**Work order**
The expected output is an exact restatement of all the records.

-------------------------

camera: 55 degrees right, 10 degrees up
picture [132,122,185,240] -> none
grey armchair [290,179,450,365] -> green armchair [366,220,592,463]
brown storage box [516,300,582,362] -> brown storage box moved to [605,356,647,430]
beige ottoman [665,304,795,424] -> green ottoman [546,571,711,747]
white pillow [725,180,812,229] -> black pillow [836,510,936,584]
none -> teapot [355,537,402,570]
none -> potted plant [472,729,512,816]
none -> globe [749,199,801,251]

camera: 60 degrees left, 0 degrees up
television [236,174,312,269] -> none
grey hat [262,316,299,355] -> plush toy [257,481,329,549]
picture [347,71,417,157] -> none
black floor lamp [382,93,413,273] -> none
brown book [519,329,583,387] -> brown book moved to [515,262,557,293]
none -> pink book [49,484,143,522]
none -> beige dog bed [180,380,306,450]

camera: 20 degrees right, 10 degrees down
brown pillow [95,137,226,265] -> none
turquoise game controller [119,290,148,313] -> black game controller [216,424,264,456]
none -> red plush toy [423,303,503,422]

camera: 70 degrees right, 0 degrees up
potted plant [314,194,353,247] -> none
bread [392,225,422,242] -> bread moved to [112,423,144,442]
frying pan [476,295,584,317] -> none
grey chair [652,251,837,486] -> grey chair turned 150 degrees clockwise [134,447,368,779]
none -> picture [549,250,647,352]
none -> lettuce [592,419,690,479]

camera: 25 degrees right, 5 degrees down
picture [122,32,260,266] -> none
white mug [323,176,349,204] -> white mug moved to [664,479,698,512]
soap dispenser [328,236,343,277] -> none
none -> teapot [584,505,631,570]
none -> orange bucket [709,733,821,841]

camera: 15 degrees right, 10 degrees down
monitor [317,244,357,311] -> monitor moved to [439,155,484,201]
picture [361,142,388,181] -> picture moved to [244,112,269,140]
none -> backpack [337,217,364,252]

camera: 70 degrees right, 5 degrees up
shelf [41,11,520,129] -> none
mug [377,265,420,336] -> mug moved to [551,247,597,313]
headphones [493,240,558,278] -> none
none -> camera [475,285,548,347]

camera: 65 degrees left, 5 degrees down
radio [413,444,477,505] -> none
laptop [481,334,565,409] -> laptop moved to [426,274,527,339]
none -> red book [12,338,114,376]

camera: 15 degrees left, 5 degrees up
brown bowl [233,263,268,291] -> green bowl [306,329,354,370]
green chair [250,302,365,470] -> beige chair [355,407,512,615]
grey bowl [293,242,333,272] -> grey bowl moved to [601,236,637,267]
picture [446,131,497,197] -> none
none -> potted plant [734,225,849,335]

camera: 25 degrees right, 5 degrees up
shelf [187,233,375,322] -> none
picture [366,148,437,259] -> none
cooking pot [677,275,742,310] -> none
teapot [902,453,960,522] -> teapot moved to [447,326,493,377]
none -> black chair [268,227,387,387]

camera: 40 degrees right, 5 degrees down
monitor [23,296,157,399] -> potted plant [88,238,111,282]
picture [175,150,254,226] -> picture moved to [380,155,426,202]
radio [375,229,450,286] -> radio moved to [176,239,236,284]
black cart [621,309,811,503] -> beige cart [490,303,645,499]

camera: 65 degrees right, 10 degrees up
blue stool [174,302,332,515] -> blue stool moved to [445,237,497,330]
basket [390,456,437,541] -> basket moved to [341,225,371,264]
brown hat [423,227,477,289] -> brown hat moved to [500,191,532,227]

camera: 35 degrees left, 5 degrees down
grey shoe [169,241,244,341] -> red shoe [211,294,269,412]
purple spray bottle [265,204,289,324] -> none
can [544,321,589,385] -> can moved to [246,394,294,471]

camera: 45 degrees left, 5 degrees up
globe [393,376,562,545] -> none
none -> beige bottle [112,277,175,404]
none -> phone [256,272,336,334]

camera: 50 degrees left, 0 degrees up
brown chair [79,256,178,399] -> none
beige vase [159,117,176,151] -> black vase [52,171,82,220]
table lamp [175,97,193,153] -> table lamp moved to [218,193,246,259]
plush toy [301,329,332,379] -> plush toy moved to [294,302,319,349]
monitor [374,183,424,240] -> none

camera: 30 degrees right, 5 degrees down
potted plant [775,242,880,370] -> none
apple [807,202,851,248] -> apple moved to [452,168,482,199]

-------------------------

**Answer to this problem**
camera: 55 degrees right, 10 degrees up
picture [132,122,185,240] -> none
grey armchair [290,179,450,365] -> green armchair [366,220,592,463]
brown storage box [516,300,582,362] -> brown storage box moved to [605,356,647,430]
beige ottoman [665,304,795,424] -> green ottoman [546,571,711,747]
white pillow [725,180,812,229] -> black pillow [836,510,936,584]
none -> teapot [355,537,402,570]
none -> potted plant [472,729,512,816]
none -> globe [749,199,801,251]

camera: 60 degrees left, 0 degrees up
television [236,174,312,269] -> none
grey hat [262,316,299,355] -> plush toy [257,481,329,549]
picture [347,71,417,157] -> none
black floor lamp [382,93,413,273] -> none
brown book [519,329,583,387] -> brown book moved to [515,262,557,293]
none -> pink book [49,484,143,522]
none -> beige dog bed [180,380,306,450]

camera: 20 degrees right, 10 degrees down
brown pillow [95,137,226,265] -> none
turquoise game controller [119,290,148,313] -> black game controller [216,424,264,456]
none -> red plush toy [423,303,503,422]

camera: 70 degrees right, 0 degrees up
potted plant [314,194,353,247] -> none
bread [392,225,422,242] -> bread moved to [112,423,144,442]
frying pan [476,295,584,317] -> none
grey chair [652,251,837,486] -> grey chair turned 150 degrees clockwise [134,447,368,779]
none -> picture [549,250,647,352]
none -> lettuce [592,419,690,479]

camera: 25 degrees right, 5 degrees down
picture [122,32,260,266] -> none
white mug [323,176,349,204] -> white mug moved to [664,479,698,512]
soap dispenser [328,236,343,277] -> none
none -> teapot [584,505,631,570]
none -> orange bucket [709,733,821,841]

camera: 15 degrees right, 10 degrees down
monitor [317,244,357,311] -> monitor moved to [439,155,484,201]
picture [361,142,388,181] -> picture moved to [244,112,269,140]
none -> backpack [337,217,364,252]

camera: 70 degrees right, 5 degrees up
shelf [41,11,520,129] -> none
mug [377,265,420,336] -> mug moved to [551,247,597,313]
headphones [493,240,558,278] -> none
none -> camera [475,285,548,347]

camera: 65 degrees left, 5 degrees down
radio [413,444,477,505] -> none
laptop [481,334,565,409] -> laptop moved to [426,274,527,339]
none -> red book [12,338,114,376]

camera: 15 degrees left, 5 degrees up
brown bowl [233,263,268,291] -> green bowl [306,329,354,370]
green chair [250,302,365,470] -> beige chair [355,407,512,615]
grey bowl [293,242,333,272] -> grey bowl moved to [601,236,637,267]
picture [446,131,497,197] -> none
none -> potted plant [734,225,849,335]

camera: 25 degrees right, 5 degrees up
shelf [187,233,375,322] -> none
picture [366,148,437,259] -> none
cooking pot [677,275,742,310] -> none
teapot [902,453,960,522] -> teapot moved to [447,326,493,377]
none -> black chair [268,227,387,387]

camera: 40 degrees right, 5 degrees down
monitor [23,296,157,399] -> potted plant [88,238,111,282]
picture [175,150,254,226] -> picture moved to [380,155,426,202]
radio [375,229,450,286] -> radio moved to [176,239,236,284]
black cart [621,309,811,503] -> beige cart [490,303,645,499]

camera: 65 degrees right, 10 degrees up
blue stool [174,302,332,515] -> blue stool moved to [445,237,497,330]
basket [390,456,437,541] -> basket moved to [341,225,371,264]
brown hat [423,227,477,289] -> brown hat moved to [500,191,532,227]

camera: 35 degrees left, 5 degrees down
grey shoe [169,241,244,341] -> red shoe [211,294,269,412]
purple spray bottle [265,204,289,324] -> none
can [544,321,589,385] -> can moved to [246,394,294,471]

camera: 45 degrees left, 5 degrees up
globe [393,376,562,545] -> none
none -> beige bottle [112,277,175,404]
none -> phone [256,272,336,334]

camera: 50 degrees left, 0 degrees up
brown chair [79,256,178,399] -> none
beige vase [159,117,176,151] -> black vase [52,171,82,220]
table lamp [175,97,193,153] -> table lamp moved to [218,193,246,259]
plush toy [301,329,332,379] -> plush toy moved to [294,302,319,349]
monitor [374,183,424,240] -> none

camera: 30 degrees right, 5 degrees down
potted plant [775,242,880,370] -> none
apple [807,202,851,248] -> apple moved to [452,168,482,199]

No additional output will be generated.